What kind of fascinates me, though, is the reaction the joke has received. There seems to be a consensus that the quip was newsworthy. Enough media outlets have picked up on the story to conclude that. And judging by the reactions of both the Hollywood elites who were in attendance, and Viacom, the joke apparently crossed a line that they weren’t comfortable with.
My question in both cases is… Why?
If even the ultra politically-correct society we live in today has deemed Don Rickles a pass on his choice of comedy, why is such a joke a controversy?
After all, the celebrity-roasts that Viacom has aired on its Comedy Central channel have proudly featured far more offensive rhetoric than anything that came out of Don Rickles’ mouth last Thursday. If you don’t believe me, just watch their roast of William Shatner and the types of jokes that were made at George Takei’s expense.
To me, it seems that the controversy comes directly from the fact that Rickles’ joke was aimed at the sacred cow of Hollywood elitism: President Obama.
I wish I could say it stems from Hollywood’s reverence to the office of the presidency, but that’s clearly not the case.
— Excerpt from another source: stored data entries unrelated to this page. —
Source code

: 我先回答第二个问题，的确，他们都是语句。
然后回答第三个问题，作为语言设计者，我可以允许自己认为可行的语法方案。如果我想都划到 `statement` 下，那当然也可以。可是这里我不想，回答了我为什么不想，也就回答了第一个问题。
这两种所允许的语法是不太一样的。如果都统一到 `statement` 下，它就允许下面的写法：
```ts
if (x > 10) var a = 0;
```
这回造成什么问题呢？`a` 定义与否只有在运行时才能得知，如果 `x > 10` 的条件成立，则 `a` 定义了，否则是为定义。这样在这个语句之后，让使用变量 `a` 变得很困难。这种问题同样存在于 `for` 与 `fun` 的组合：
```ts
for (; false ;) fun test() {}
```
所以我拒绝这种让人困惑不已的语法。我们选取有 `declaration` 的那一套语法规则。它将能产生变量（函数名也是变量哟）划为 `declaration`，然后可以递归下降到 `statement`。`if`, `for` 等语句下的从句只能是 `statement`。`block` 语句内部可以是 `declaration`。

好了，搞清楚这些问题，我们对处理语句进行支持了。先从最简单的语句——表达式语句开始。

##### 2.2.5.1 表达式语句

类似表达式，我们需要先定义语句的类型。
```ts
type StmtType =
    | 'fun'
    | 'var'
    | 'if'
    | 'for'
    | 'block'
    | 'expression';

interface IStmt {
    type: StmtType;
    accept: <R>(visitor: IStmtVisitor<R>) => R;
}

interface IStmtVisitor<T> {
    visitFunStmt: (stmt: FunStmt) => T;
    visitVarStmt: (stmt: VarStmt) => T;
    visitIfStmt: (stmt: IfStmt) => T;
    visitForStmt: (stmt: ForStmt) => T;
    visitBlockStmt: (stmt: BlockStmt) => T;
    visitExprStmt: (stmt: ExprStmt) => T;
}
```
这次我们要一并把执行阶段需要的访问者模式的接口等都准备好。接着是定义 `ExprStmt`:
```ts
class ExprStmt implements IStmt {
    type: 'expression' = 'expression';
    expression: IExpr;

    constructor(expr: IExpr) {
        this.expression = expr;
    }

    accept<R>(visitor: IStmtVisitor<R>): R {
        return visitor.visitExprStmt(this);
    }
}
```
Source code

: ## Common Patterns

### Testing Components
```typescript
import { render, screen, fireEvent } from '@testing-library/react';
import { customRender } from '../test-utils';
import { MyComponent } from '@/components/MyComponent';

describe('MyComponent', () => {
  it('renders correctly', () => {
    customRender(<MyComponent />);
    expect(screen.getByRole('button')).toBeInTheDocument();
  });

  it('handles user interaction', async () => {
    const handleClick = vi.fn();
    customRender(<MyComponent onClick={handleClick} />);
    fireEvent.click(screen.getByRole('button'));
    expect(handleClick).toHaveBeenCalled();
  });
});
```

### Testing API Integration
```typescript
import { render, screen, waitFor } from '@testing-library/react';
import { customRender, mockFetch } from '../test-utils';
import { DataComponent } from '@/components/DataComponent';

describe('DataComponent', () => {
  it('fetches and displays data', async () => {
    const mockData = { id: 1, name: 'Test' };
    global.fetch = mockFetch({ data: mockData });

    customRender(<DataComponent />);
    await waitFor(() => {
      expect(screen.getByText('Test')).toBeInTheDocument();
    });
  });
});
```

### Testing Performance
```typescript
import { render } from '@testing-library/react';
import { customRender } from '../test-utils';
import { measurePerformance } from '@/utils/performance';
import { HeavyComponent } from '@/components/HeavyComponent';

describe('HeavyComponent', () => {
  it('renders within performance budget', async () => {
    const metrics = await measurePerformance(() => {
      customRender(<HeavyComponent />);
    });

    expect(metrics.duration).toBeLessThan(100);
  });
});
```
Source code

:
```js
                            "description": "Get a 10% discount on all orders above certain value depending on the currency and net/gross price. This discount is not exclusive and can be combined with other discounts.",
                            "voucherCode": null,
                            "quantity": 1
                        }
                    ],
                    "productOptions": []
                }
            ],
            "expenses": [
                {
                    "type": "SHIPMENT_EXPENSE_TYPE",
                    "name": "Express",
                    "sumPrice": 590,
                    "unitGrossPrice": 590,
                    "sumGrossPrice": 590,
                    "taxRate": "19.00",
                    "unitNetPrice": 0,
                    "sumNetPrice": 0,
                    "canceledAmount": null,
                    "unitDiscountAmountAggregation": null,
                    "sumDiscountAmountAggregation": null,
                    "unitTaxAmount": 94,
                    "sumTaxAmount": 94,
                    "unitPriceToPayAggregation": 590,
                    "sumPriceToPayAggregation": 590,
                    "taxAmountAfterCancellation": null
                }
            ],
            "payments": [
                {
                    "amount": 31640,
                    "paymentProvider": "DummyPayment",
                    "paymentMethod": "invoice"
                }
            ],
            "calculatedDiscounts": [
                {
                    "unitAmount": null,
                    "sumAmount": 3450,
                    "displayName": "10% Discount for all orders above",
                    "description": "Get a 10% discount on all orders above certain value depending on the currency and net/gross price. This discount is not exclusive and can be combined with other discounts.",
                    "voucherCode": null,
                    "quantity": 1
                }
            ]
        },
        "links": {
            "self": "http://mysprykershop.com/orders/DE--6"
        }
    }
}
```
Hollywood liberals and Viacom were never queasy when it came to raking President Bush over the coals. Virtually nothing was off-limits when it came to Bush, even on TV Land whose annual award show featured presenters that regularly skewered the president.
No, it’s different because it’s Barack Obama. That’s what makes it controversial. That’s also what makes it yet another example of how defensive the left, in this case Hollywood, has been of the president since he took office.
Liberals were taken back by the joke because, with Obama, they felt it was overboard. I’m pretty confident that if Rickles had made the same joke about Herman Cain, there would have been no collective gasp and Viacom would not have edited it out of the broadcast. After all, Viacom didn’t edit out Jon Stewart’s controversial Herman Cain impersonation on Comedy Central’s Daily Show.
Conservatives, on the other hand, are fascinated with the story because they don’t often hear stinging jokes made about President Obama, especially by Hollywood darling like Don Rickles. It’s something very rare.
In the end, the overall reaction to the joke is more of a symptom of the kid-gloves President Obama has been approached with over the past four years, than it is anything else. Don Rickles should be left to be Don Rickles. How is it fair for Hollywood to suspend the exemption they’ve long given to Don Rickels’ humor in order to maintain the exemption from humor that they’ve given to Barack Obama?